Leptin sensitization and obesity elevate blood pressure via mineralocorticoid receptor (MR)–dependent mechanisms. Mean arterial pressure (MAP, A and B) and heat rate (HR, C and D) recorded in wild-type (WT) and protein tyrosine phosphatase 1b knockout (KO) mice as well as in lean (a/a) and agouti yellow obese (Ay) female mice treated or not with the MR blocker spironolactone (spiro). Data are mean±SEM; n=6 to 8 for WT and KO mice and n=3 for a/a and Ay mice. *P<0.05 vs WT or a/a, #P<0.05 vs KO or Ay.

Figure 6

Leptin sensitization and obesity impair endothelial function via mineralocorticoid receptor (MR)–dependent mechanisms.

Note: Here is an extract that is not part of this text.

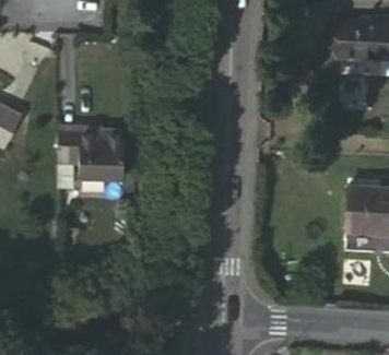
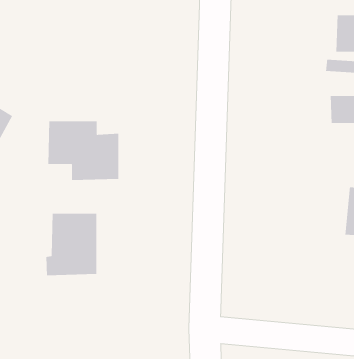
building: none -> [45,213,97,276]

Aortic ring relaxation to acetylcholine (ACh, A and B) and sodium nitroprusside (SNP, C and D) measured in wild-type (WT) and protein tyrosine phosphatase 1b knockout (KO) mice as well as in lean (a/a) and agouti yellow obese (Ay) female mice treated or not with the MR blocker spironolactone (spiro). Data are mean±SEM; n=6 to 8 for WT and KO mice and n=3 for a/a and Ay mice. *P<0.05 vs WT or a/a, #P<0.05 vs KO or Ay.